A l’articulation de celui-ci et du Grand Logis, l’architecte désigne ensuite la tour de la Couronne d’or. Cette magnifique élévation, percée de loges, qui donne au palais ducal son logia oraspect Renaissance et le rapproche de certains châteaux de la Loire, comme Blois notamment où vécut Anne de Bretagne. « Je ne serais pas surpris que l’inspiration soit italienne », note Pascal Prunet, qui relève que les loges sont tournées vers le royaume de France. Montrant d’infimes incises dans l’arête de la tour en tuffeau – « une pierre qui ne supporte pas la pauvreté architecturale » -, l’architecte plaide pour l’éclatante blancheur que la restauration a redonnée à l’ensemble. « A l’origine, les joints n’étaient pas apparents, la mode de la pierre nue et patinée nous vient du XIXe siècle. A l’époque, on travaillait sur de grands pans blancs, c’était une lecture lisse avec des arêtes vives, rehaussées de dentelles. Il faut se souvenir que le tuffeau est un parement. Plaqué sur un mur de schiste, il n’excède pas 20 ou 25 centimètres d’épaisseur. » Il est vrai que restaurée, blanchie, surmontée de ses flèches, la tour a très belle allure. Elle redonne à l’ensemble l’apparence de palais qu’il devait avoir à l’origine. Les bâtiments résidentiels à l’intérieur du château se sont, de plus, débarrassés de leur « gangue militaire » pour retrouver leurs atours de palais princier. La verticalité originelle d’allure plus altière restitue ce qu’avaient souhaité les ducs de Bretagne, qui inscrivaient ainsi leur pouvoir sur la ville et rivalisaient avec la cathédrale voisine.

« Outre la verticalité, l’autre parti pris a été de garder apparentes les traces laissées par les différentes phases de l’histoire du monument », poursuit Pascal Prunet en grimpant l’un des escaliers qui mènent aux remparts.
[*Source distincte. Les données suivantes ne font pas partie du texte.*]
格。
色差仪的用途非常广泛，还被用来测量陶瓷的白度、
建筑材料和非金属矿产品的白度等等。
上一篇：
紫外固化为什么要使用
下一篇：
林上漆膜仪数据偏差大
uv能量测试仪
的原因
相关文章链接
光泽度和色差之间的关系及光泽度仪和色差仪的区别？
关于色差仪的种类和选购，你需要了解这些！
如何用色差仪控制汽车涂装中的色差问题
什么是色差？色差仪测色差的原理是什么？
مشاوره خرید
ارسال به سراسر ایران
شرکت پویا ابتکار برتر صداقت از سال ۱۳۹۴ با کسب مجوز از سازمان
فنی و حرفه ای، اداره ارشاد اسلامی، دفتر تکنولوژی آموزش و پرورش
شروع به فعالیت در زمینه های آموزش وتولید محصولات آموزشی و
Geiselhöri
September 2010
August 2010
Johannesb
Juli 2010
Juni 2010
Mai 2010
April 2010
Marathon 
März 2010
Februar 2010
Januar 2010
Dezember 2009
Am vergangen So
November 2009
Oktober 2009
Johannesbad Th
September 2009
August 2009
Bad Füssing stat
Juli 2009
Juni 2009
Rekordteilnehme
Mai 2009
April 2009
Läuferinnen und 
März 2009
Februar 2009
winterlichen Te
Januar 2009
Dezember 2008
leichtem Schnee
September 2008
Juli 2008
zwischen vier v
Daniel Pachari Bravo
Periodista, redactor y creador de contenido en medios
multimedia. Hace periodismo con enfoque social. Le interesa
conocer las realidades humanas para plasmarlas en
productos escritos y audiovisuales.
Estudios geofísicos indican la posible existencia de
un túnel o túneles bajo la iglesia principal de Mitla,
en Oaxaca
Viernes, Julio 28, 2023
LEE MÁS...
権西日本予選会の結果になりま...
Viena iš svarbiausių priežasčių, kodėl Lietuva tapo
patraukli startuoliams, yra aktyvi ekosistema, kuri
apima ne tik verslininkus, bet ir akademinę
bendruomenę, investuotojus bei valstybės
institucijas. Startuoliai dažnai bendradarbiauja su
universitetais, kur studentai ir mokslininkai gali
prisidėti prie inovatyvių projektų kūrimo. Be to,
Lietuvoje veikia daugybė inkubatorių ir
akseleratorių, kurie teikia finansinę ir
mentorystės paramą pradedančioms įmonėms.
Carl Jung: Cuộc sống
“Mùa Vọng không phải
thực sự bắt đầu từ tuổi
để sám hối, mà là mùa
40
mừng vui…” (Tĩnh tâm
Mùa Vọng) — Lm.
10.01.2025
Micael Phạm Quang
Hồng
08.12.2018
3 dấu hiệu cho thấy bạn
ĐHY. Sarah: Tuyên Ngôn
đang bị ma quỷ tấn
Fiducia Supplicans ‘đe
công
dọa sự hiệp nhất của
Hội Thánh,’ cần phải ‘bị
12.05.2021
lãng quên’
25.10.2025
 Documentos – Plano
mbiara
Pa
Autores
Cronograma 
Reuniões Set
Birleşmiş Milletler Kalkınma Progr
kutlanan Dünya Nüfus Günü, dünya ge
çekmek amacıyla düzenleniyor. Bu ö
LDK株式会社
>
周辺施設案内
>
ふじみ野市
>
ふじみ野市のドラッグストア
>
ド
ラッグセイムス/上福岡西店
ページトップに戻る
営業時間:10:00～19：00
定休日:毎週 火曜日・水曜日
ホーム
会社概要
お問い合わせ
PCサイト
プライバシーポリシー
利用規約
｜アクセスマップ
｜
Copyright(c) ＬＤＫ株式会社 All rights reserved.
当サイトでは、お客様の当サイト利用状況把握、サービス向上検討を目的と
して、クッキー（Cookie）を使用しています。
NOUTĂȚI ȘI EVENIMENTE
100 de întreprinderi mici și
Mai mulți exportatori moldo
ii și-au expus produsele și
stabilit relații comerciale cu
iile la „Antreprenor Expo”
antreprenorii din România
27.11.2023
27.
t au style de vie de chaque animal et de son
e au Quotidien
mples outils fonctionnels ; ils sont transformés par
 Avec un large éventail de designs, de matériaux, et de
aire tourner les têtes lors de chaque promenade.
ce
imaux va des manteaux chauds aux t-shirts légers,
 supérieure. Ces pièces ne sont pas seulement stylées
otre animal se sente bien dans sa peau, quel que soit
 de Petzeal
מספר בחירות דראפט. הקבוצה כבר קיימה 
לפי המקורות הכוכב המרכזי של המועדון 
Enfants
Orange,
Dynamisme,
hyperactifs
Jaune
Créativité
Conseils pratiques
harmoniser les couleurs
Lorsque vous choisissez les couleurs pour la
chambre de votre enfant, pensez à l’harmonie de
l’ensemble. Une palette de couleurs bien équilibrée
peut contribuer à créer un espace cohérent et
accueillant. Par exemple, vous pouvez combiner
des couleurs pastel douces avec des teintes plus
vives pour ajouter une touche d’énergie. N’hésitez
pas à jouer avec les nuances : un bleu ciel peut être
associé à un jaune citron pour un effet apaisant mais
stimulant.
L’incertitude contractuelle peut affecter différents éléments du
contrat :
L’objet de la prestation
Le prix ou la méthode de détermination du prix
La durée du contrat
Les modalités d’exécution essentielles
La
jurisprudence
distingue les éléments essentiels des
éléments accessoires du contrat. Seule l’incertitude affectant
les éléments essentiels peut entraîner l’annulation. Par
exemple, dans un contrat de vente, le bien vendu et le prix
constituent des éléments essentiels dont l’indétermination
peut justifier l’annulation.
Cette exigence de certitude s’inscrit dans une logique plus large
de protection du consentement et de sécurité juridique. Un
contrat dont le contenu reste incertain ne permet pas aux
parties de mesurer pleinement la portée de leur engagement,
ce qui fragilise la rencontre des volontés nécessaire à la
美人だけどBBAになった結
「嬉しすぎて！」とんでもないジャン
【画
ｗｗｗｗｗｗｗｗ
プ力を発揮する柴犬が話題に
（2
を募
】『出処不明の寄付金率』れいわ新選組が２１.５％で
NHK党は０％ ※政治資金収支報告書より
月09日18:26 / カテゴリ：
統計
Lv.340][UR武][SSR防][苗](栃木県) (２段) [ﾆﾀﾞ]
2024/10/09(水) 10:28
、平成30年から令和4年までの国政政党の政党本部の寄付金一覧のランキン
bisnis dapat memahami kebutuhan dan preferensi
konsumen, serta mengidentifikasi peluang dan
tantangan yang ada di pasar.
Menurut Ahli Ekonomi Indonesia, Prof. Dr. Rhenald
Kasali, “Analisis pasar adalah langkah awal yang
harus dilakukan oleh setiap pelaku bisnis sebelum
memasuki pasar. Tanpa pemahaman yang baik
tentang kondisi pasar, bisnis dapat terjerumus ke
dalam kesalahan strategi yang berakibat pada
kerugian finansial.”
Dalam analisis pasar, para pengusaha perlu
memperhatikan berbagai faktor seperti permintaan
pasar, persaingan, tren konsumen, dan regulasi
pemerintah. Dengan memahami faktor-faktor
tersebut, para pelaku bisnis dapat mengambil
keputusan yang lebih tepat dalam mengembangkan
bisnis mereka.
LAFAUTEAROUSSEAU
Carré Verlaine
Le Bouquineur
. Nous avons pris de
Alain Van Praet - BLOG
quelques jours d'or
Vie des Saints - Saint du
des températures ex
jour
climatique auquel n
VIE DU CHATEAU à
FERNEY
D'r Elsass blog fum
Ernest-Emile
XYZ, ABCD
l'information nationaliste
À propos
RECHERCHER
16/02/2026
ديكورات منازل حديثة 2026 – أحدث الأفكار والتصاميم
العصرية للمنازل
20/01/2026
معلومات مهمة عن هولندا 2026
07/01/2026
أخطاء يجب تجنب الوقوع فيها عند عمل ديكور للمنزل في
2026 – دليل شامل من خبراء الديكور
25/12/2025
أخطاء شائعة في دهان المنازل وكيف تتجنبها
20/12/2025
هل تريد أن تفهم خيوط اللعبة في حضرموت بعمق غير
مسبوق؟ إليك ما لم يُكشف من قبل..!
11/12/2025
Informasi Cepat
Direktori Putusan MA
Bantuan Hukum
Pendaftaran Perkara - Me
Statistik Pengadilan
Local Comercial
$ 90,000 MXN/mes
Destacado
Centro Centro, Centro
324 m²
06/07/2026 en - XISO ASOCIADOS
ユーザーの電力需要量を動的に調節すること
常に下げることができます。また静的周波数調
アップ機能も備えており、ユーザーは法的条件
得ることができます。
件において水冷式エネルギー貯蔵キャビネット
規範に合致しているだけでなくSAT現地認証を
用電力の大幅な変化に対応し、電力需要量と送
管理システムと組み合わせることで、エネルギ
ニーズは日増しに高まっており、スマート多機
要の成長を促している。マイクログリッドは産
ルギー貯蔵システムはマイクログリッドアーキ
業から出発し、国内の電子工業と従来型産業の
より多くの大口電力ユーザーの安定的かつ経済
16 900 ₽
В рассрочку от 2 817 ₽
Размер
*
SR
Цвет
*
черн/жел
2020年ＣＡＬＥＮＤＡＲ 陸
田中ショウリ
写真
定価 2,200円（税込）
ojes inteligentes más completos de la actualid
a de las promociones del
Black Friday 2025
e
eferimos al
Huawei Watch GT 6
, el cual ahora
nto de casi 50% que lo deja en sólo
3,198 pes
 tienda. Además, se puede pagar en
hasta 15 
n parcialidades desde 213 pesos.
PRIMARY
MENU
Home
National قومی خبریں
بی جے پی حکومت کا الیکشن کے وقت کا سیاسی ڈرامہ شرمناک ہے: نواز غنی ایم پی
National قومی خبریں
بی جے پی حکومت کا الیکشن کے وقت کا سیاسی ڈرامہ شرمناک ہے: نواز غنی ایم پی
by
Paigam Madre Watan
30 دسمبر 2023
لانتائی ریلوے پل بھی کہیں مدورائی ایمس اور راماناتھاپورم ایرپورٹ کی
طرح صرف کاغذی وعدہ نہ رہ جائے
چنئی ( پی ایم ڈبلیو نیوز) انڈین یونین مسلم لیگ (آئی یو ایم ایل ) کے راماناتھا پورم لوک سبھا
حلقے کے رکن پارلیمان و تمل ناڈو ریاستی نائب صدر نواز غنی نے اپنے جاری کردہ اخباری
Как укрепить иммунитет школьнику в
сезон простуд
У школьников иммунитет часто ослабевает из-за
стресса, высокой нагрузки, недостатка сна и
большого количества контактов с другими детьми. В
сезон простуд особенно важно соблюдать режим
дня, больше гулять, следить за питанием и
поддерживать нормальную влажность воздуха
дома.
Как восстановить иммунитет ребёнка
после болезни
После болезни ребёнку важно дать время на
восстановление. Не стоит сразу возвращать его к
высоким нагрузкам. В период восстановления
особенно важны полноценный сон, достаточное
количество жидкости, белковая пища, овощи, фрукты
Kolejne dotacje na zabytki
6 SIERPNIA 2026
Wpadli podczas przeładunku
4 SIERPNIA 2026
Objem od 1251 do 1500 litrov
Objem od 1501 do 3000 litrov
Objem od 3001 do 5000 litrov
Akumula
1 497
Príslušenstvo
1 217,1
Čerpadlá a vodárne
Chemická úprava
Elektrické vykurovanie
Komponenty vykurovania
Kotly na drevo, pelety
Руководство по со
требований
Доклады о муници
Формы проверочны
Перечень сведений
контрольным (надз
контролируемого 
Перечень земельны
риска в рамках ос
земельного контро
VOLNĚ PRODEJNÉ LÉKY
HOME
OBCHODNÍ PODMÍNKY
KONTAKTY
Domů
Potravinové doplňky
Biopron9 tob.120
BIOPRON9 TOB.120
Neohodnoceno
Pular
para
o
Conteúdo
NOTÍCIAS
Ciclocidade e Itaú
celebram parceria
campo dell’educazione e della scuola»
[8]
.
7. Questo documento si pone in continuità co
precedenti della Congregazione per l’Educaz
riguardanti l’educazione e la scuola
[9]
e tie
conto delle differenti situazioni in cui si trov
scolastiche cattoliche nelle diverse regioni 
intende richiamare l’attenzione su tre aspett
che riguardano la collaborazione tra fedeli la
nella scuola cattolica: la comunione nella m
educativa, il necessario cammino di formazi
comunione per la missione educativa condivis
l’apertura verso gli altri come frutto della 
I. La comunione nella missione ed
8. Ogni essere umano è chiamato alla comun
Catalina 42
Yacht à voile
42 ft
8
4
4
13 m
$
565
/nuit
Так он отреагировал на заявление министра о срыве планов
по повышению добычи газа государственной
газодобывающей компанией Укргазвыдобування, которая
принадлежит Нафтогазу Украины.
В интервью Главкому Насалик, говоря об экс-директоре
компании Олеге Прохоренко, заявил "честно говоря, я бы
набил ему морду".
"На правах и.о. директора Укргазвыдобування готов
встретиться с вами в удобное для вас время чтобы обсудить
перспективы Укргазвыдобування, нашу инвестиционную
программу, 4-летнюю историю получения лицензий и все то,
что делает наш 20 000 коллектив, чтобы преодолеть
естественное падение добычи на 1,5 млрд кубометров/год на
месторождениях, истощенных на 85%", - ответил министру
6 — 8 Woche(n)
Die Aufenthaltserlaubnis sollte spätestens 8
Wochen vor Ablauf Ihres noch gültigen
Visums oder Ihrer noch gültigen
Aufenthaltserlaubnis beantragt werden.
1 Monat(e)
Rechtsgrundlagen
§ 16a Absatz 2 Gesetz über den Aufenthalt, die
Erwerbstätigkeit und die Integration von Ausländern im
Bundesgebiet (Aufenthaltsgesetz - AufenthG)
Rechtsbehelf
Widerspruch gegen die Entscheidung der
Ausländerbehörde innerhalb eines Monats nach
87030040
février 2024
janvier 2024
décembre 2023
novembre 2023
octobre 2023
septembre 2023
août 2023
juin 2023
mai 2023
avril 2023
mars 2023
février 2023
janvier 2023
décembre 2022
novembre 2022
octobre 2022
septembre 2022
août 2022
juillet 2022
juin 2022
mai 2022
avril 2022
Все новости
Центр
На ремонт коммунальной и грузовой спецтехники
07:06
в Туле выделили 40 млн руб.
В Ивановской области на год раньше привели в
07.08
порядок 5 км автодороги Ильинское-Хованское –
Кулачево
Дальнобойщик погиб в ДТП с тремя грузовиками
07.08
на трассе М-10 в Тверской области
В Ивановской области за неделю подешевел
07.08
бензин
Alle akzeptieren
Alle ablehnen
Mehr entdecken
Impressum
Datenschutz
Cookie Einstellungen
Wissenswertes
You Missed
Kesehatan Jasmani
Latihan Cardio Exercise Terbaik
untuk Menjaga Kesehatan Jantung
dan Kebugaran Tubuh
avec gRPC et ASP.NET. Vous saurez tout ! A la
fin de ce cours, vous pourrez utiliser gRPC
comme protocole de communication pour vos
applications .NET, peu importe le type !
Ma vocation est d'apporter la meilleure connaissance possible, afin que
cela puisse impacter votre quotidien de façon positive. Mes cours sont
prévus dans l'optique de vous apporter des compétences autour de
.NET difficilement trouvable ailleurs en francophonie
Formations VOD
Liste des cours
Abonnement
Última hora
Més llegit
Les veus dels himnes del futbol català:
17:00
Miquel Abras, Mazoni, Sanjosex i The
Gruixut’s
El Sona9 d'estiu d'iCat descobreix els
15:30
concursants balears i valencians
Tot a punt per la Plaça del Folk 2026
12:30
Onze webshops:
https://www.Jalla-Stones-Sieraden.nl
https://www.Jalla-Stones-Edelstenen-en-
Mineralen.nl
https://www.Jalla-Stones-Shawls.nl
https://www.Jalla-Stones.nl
L’architecte montre, au passage, les restes de la tour gallo-romaine qui apparaissent au sous-sol de l’ancien donjon. « Mais nous avons également dû traiter les lacunes (1). On ne peut tout de même pas redonner un bâtiment sans l’achever », ajoute-t-il en passant devant le pignon métallique du Grand Gouvernement qui ferme la fausse travée où sont logés les ascenseurs. Autre création contemporaine qui marque ce secteur mutilé : le jardin en amphithéâtre. Imaginé par le service « espaces verts » de la ville, il habille le parcours qui conduit aux remparts. Très vite, en accédant aux courtines côté ville, on se retrouve ainsi à couvert, sous l’ombre protectrice de la magnifique charpente d’une des tours qui domine l’entrée du château. C’est l’une des originalités de ce cheminement exceptionnel proposé au public sur les remparts : une partie de la promenade est couverte… comme c’était déjà le cas au XVIIe siècle. Mais les larges ouvertures percées dans la muraille pour laisser passer les bouches à feu permettent sans souci d’admirer le paysage nantais. On le découvre alors sous des angles nouveaux. Sans conteste, le circuit des remparts, long de plus de 500 mètres, offre un panorama inédit de Nantes.

« Il est judicieux d’avoir désenclavé le château », confie encore Pascal Prunet, ravi de la création des deux nouvelles entrées. Depuis le circuit des remparts, on surplombe ces entrées qui permettront au public de pénétrer dans la cour par un pont et d’en sortir par un autre. Mais leur création n’a pas non plus été simple. Pour le pont du Secours, par exemple, un long débat a agité les spécialistes. A quel niveau fallait-il placer la tête de pont : celui du XVe siècle, du XVIIe ou du XIXe, tous de hauteurs différentes ? « Il faut savoir que la rue Prémion est une création du XIXe siècle, précise l’architecte. A l’origine, les douves étaient beaucoup plus larges et couraient vers la cathédrale. »

Grand nombre de problèmes ont surgi sur le chantier, en fonction des découvertes, au fil des travaux. Il suffisait, pour le mesurer, d’observer l’empressement des entreprises autour de l’architecte en chef des Monuments historiques lors de ses visites hebdomadaires, qui un plan à la main, qui une question sur les lèvres. C’est ainsi que certaines décisions ont dû être prises à chaud, dans l’urgence. Une situation stressante qui s’est encore accentuée à la fin du chantier.

Ce papier de votre serviteur a été publié le 01/02/2007 dans un hors série du Point consacré à la réouverture du château des ducs de Bretagne après plusieurs années de travaux. Il est ici sauvé, pour mémoire (et pour le plaisir) avant qu’il ne disparaisse du site web du journal.